If you have more than one child, chances are good that you are breaking up fights between them for about 95% of your day, which is leaving little time for other projects, such as dreaming about what you’re going to do when they’re finally in bed, or eating that chocolate bar that you’ve been hiding in the cupboard. However, I have discovered that there are ways of preventing, disrupting, or ending these fights in a matter of seconds, leaving you more time for all things coffee. Here are ten strategies that I have found particularly helpful:
1. Never make an important phone call, or even answer the phone when you are home alone with your children. They wait for these moments to start fights, so don’t give them the chance.
2. Give them identical plates, bowls and cups, at each and every meal. Make sure they are the same make and colour, and always make sure there is never one iota of difference in the amount of food you give them. Because they will NOTICE.
3. Take two handfuls of candy and fling them in opposite directions. This only works if you have two children. If you have more than that, consider asking a friend or a neighbour to lend a hand or two.
4. If you can hear them playing and laughing together joyfully, or hugging and cuddling and being adorable with each other, count to 30 and then separate them. If you wait too long, they will start fighting, guaranteed.
5. Use duct tape to divide the house into as many portions as you have children, and assign one portion to each child. This will work for only a few minutes (i.e. enough time to drink your coffee, hopefully) as children love testing boundaries, and other children do not love it when their boundaries are tested.
6. If they are having a conversation that is quickly building into a disagreement (“Elephants can be gray, but they can also be red and orange.” “No! Elephants are not EVER red or orange! They are ONLY gray!” “No, I’ve seen them.” “No!!”), just shout a nonsense word, like “BLARK!” That will get their attention long enough for you to take two fistfuls of candy and throw them in opposite directions.
7. If they are building a couch fort together, STOP THEM. STOP THEM RIGHT NOW.
8. If they want to play a game with each other, but are very set on their own ideas of how the game should be, for example, one wants to play “ninjas” and one wants to play “zombie-king and zombie-princess pretend to be ninjas,” gently suggest that they both take turns playing the games they each want to play. When they adamantly refuse, shout “TICKLE MONSTER!” and chase them around. This will get out what scientists refer to as their “fight beans” by exhausting them so much that they won’t be able to fight anymore.
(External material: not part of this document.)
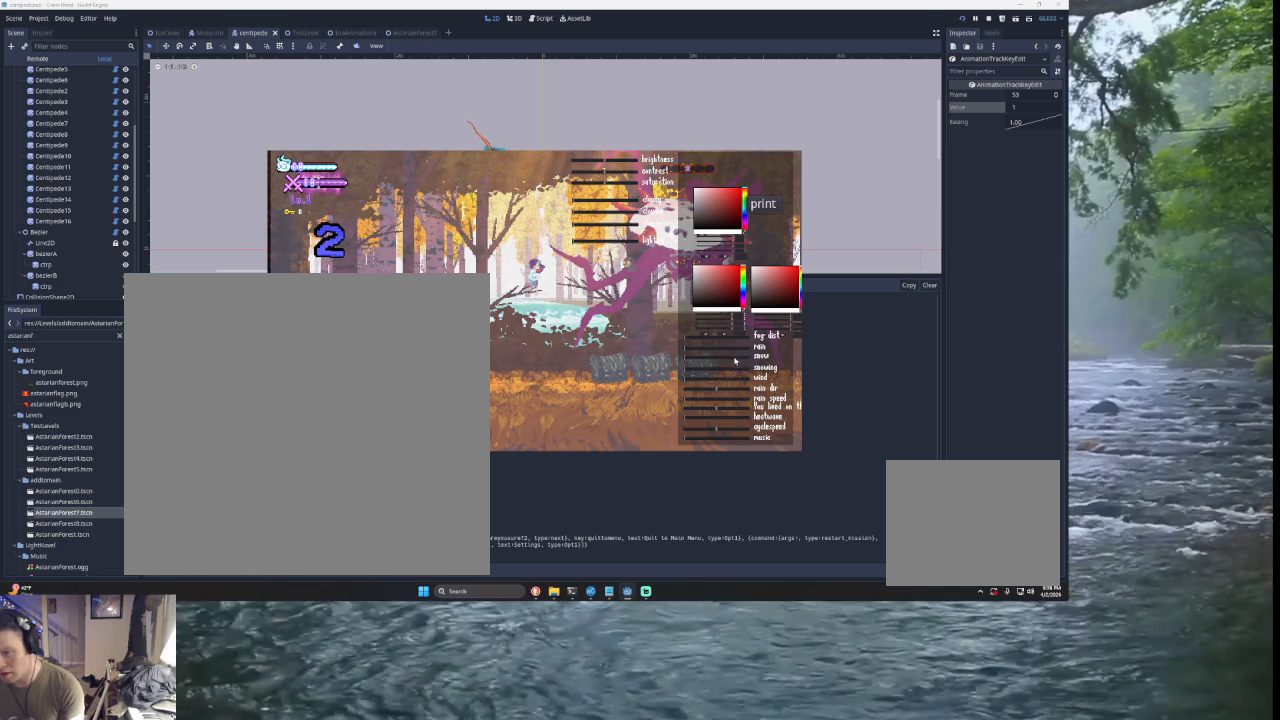
{"buttons": [], "left_stick": "center", "right_stick": "left", "events": []}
9. If you sense a fight brewing between them, choose this time to discuss with one of them how you would like them to clean up the lego that they left out on the floor, earlier. This will make that one start arguing with you, yes, but the other one will suddenly start to act like a perfect angel, and do everything you say, so they can demonstrate to you that they are “the good one.” Use this opportunity to ask “the good one” to clean up the half-formed couch fort from earlier.
10. If the phone rings during the day, let them answer it. There is a great chance that they will fight during this, but at least that person will never call you again (see #1).
So there you have it! I hope this has been helpful. If it has not been helpful, or makes things worse, and you wish to lodge a formal complaint, please forward your complaints to Jac. Or, feel free to give me a phone call, anytime during the day.